#### Exercises to complete
1/ In the speaker forum text, transcribe word for word everything from "Thanks for sharing, I've" up to and including "still basically cheap.".
2/ Translate this sentence from the speaker forum text into Spanish: "I think it's a big, big improvement."

#### Given text

==*==

Next in line is the TB W3-1285, they're built and paited, but I want to make a notch before I start to listen....

in May I will do a sound-off on a DIY listing day with the 4 Needles I have.... let's see what the verdict is then
 
Henkjan said:
I think these TB's will do nicely, the notch of the 871 might work, specs and imp curve look pretty much alike..

Next in line is the TB W3-1285, they're built and paited, but I want to make a notch before I start to listen....

in May I will do a sound-off on a DIY listing day with the 4 Needles I have.... let's see what the verdict is then


will look forward your impression of various combination.

gychang
 
kristleifur said:


Thanks for sharing, I've been very curious about a sub + needles.


If you're wondering about a sub for your needles I suggest you go for it. I think it's a big, big improvement.

I went back and reviewed my post. In retrospect, that post had mainly been about the specific sub I got. The quality of the bass was good for cheap, but still basically cheap.

I didn't spend so much time talking about the effect the sub had on the needles. The difference there was big and good. I wired through the speaker level outs and ins on the sub, so I was able to take a load off the needles. Keeping those babies in their linear gap a higher percentage of the time really made a difference. The biggest difference I noticed was that the needles were more dynamic. There was a clarity increase, I bet it would have been more noticable with a higher end crossover than the little plate amp.

After tweaking on the knobs of the plate amp for a couple of days I was able to integrate it with the speakers to an extent that I didn't feel like it subtracted from their strengths. Took a while to home in on a sweet spot, however. The little plate amp only had tick marks on the knobs, so I can't tell you the gain, frequency or slope that I ended up homing in on.

==*==

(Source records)
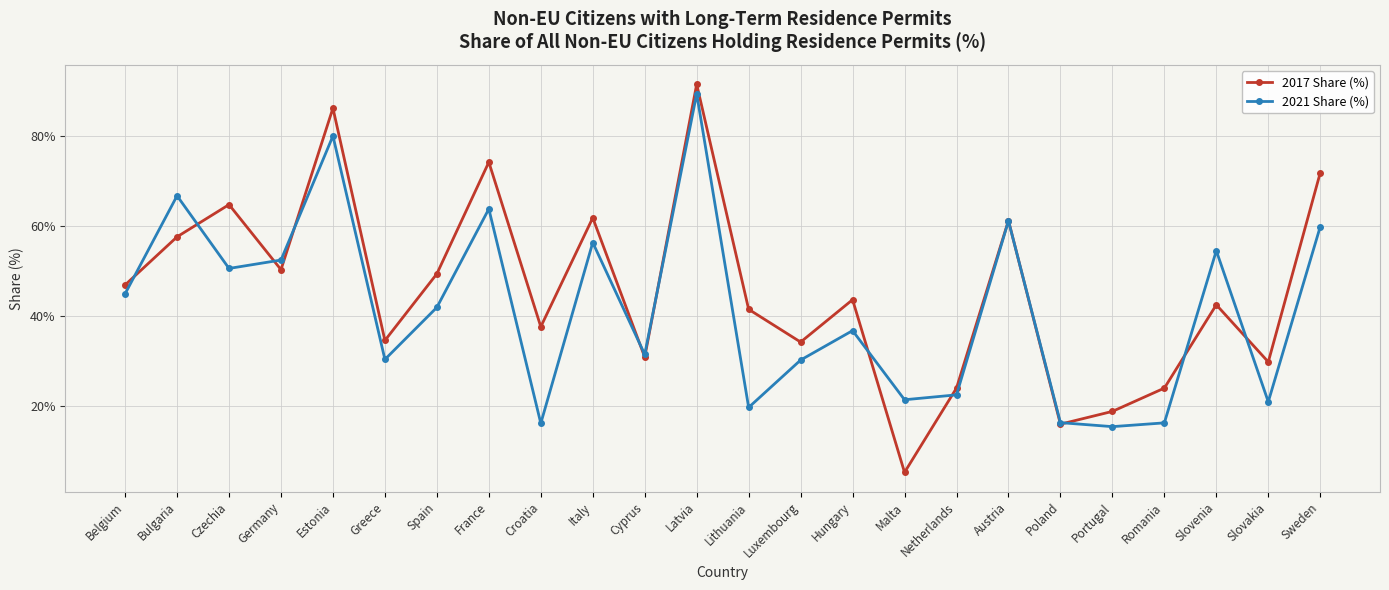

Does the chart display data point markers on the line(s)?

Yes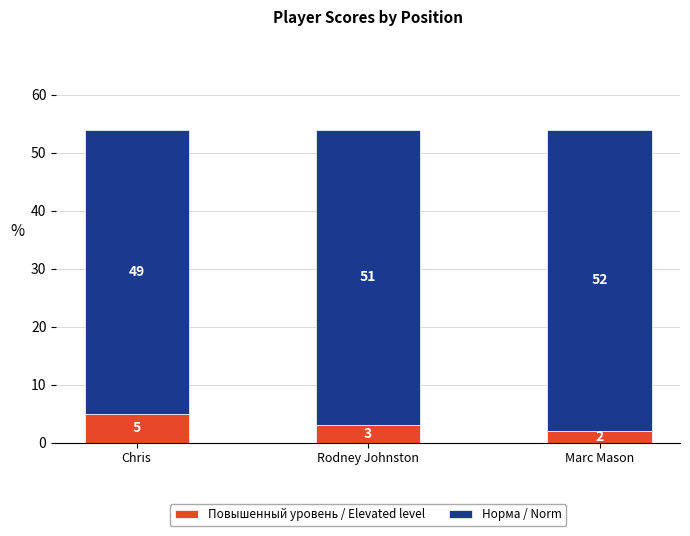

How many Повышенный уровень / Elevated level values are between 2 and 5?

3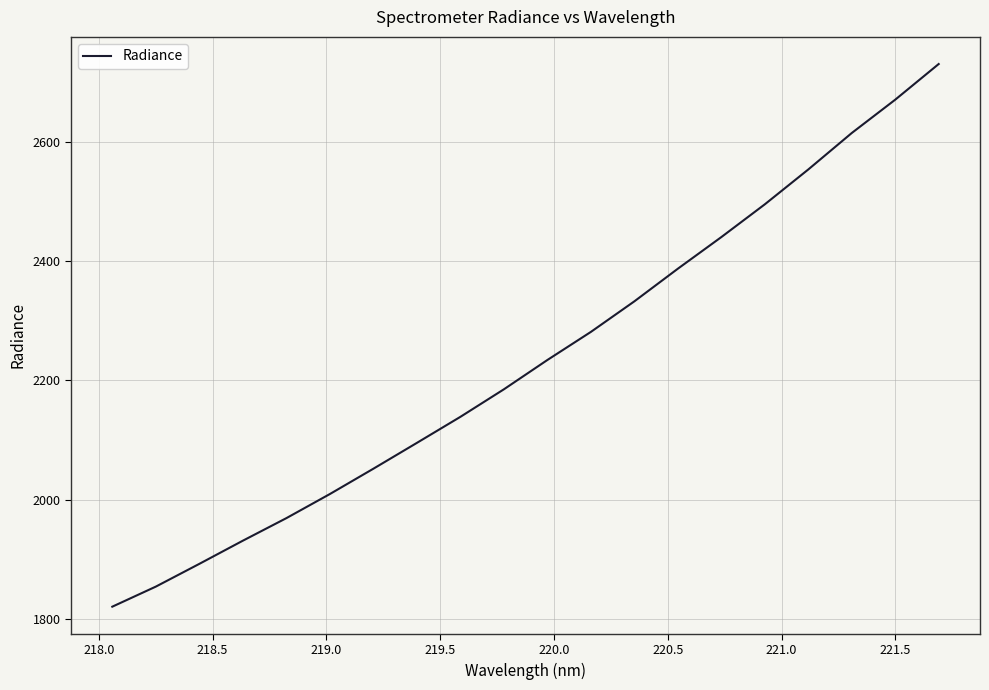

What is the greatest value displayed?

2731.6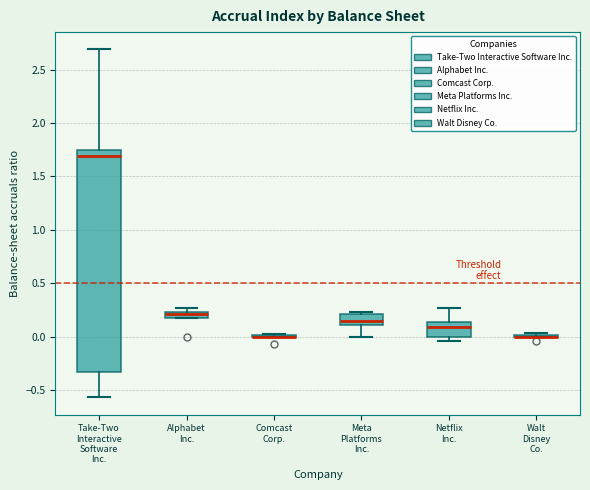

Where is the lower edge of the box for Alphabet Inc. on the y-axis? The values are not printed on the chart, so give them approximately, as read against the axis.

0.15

==*==

#### Results in order
1/
Thanks for sharing, I've been very curious about a sub + needles.


If you're wondering about a sub for your needles I suggest you go for it. I think it's a big, big improvement.

I went back and reviewed my post. In retrospect, that post had mainly been about the specific sub I got. The quality of the bass was good for cheap, but still basically cheap.

2/ Creo que es una mejora muy, muy grande.